Task brief →
Return the records below character for character.

━━━━━ Excerpted data ━━━━━

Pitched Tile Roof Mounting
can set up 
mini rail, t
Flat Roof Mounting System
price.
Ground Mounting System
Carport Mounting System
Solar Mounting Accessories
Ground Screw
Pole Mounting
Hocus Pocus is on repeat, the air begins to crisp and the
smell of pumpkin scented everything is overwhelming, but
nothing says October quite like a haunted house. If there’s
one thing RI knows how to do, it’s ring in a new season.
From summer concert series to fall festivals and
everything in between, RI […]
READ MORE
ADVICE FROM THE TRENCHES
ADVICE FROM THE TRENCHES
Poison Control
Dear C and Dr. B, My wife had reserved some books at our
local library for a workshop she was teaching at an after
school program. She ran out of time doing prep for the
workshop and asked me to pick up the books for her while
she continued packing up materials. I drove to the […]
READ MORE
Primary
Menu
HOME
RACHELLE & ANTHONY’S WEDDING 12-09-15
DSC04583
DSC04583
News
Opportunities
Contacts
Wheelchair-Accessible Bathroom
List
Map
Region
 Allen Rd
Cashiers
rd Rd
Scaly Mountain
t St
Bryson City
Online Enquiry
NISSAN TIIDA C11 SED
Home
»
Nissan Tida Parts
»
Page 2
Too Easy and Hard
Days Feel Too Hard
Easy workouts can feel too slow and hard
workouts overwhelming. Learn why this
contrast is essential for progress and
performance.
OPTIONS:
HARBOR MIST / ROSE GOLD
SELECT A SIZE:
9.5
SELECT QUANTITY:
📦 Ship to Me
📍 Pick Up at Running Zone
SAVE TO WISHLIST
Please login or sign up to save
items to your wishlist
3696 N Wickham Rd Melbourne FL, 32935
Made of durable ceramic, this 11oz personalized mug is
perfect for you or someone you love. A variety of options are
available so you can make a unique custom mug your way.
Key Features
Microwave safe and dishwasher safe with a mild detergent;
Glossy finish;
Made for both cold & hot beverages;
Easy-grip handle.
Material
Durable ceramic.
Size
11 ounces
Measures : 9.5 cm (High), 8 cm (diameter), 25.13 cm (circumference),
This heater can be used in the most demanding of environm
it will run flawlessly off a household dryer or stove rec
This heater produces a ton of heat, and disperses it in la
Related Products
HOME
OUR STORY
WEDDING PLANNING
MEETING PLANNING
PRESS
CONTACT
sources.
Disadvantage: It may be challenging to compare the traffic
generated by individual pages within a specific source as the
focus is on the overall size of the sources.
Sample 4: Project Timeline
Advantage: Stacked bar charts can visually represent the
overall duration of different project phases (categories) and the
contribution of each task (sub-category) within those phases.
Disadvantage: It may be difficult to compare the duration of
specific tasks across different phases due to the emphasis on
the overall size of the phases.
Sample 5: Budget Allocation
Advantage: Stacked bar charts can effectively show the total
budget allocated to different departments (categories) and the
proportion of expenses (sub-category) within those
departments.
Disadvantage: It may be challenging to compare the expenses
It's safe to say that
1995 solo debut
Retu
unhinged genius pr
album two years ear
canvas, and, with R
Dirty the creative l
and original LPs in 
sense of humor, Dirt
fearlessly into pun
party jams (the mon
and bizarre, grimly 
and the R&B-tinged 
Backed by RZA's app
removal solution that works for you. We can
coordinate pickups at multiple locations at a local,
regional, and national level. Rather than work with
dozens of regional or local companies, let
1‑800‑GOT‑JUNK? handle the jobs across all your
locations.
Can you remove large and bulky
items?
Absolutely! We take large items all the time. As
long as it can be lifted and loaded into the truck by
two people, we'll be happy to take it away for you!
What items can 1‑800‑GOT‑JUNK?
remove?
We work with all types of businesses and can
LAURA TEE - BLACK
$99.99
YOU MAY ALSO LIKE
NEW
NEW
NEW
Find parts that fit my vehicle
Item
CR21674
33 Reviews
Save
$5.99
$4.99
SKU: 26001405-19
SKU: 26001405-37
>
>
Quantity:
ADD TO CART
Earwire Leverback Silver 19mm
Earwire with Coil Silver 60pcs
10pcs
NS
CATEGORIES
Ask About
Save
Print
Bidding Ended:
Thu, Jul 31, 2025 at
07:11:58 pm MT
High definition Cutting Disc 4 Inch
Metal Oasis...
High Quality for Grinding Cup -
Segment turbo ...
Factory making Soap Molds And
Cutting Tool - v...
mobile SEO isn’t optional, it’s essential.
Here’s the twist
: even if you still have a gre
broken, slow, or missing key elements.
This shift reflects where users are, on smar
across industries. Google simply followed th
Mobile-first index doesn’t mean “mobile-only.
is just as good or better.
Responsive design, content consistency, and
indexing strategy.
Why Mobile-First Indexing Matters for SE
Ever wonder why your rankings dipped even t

━━━━━

Output of the exercise →
Pitched Tile Roof Mounting
can set up 
mini rail, t
Flat Roof Mounting System
price.
Ground Mounting System
Carport Mounting System
Solar Mounting Accessories
Ground Screw
Pole Mounting
Hocus Pocus is on repeat, the air begins to crisp and the
smell of pumpkin scented everything is overwhelming, but
nothing says October quite like a haunted house. If there’s
one thing RI knows how to do, it’s ring in a new season.
From summer concert series to fall festivals and
everything in between, RI […]
READ MORE
ADVICE FROM THE TRENCHES
ADVICE FROM THE TRENCHES
Poison Control
Dear C and Dr. B, My wife had reserved some books at our
local library for a workshop she was teaching at an after
school program. She ran out of time doing prep for the
workshop and asked me to pick up the books for her while
she continued packing up materials. I drove to the […]
READ MORE
Primary
Menu
HOME
RACHELLE & ANTHONY’S WEDDING 12-09-15
DSC04583
DSC04583
News
Opportunities
Contacts
Wheelchair-Accessible Bathroom
List
Map
Region
 Allen Rd
Cashiers
rd Rd
Scaly Mountain
t St
Bryson City
Online Enquiry
NISSAN TIIDA C11 SED
Home
»
Nissan Tida Parts
»
Page 2
Too Easy and Hard
Days Feel Too Hard
Easy workouts can feel too slow and hard
workouts overwhelming. Learn why this
contrast is essential for progress and
performance.
OPTIONS:
HARBOR MIST / ROSE GOLD
SELECT A SIZE:
9.5
SELECT QUANTITY:
📦 Ship to Me
📍 Pick Up at Running Zone
SAVE TO WISHLIST
Please login or sign up to save
items to your wishlist
3696 N Wickham Rd Melbourne FL, 32935
Made of durable ceramic, this 11oz personalized mug is
perfect for you or someone you love. A variety of options are
available so you can make a unique custom mug your way.
Key Features
Microwave safe and dishwasher safe with a mild detergent;
Glossy finish;
Made for both cold & hot beverages;
Easy-grip handle.
Material
Durable ceramic.
Size
11 ounces
Measures : 9.5 cm (High), 8 cm (diameter), 25.13 cm (circumference),
This heater can be used in the most demanding of environm
it will run flawlessly off a household dryer or stove rec
This heater produces a ton of heat, and disperses it in la
Related Products
HOME
OUR STORY
WEDDING PLANNING
MEETING PLANNING
PRESS
CONTACT
sources.
Disadvantage: It may be challenging to compare the traffic
generated by individual pages within a specific source as the
focus is on the overall size of the sources.
Sample 4: Project Timeline
Advantage: Stacked bar charts can visually represent the
overall duration of different project phases (categories) and the
contribution of each task (sub-category) within those phases.
Disadvantage: It may be difficult to compare the duration of
specific tasks across different phases due to the emphasis on
the overall size of the phases.
Sample 5: Budget Allocation
Advantage: Stacked bar charts can effectively show the total
budget allocated to different departments (categories) and the
proportion of expenses (sub-category) within those
departments.
Disadvantage: It may be challenging to compare the expenses
It's safe to say that
1995 solo debut
Retu
unhinged genius pr
album two years ear
canvas, and, with R
Dirty the creative l
and original LPs in 
sense of humor, Dirt
fearlessly into pun
party jams (the mon
and bizarre, grimly 
and the R&B-tinged 
Backed by RZA's app
removal solution that works for you. We can
coordinate pickups at multiple locations at a local,
regional, and national level. Rather than work with
dozens of regional or local companies, let
1‑800‑GOT‑JUNK? handle the jobs across all your
locations.
Can you remove large and bulky
items?
Absolutely! We take large items all the time. As
long as it can be lifted and loaded into the truck by
two people, we'll be happy to take it away for you!
What items can 1‑800‑GOT‑JUNK?
remove?
We work with all types of businesses and can
LAURA TEE - BLACK
$99.99
YOU MAY ALSO LIKE
NEW
NEW
NEW
Find parts that fit my vehicle
Item
CR21674
33 Reviews
Save
$5.99
$4.99
SKU: 26001405-19
SKU: 26001405-37
>
>
Quantity:
ADD TO CART
Earwire Leverback Silver 19mm
Earwire with Coil Silver 60pcs
10pcs
NS
CATEGORIES
Ask About
Save
Print
Bidding Ended:
Thu, Jul 31, 2025 at
07:11:58 pm MT
High definition Cutting Disc 4 Inch
Metal Oasis...
High Quality for Grinding Cup -
Segment turbo ...
Factory making Soap Molds And
Cutting Tool - v...
mobile SEO isn’t optional, it’s essential.
Here’s the twist
: even if you still have a gre
broken, slow, or missing key elements.
This shift reflects where users are, on smar
across industries. Google simply followed th
Mobile-first index doesn’t mean “mobile-only.
is just as good or better.
Responsive design, content consistency, and
indexing strategy.
Why Mobile-First Indexing Matters for SE
Ever wonder why your rankings dipped even t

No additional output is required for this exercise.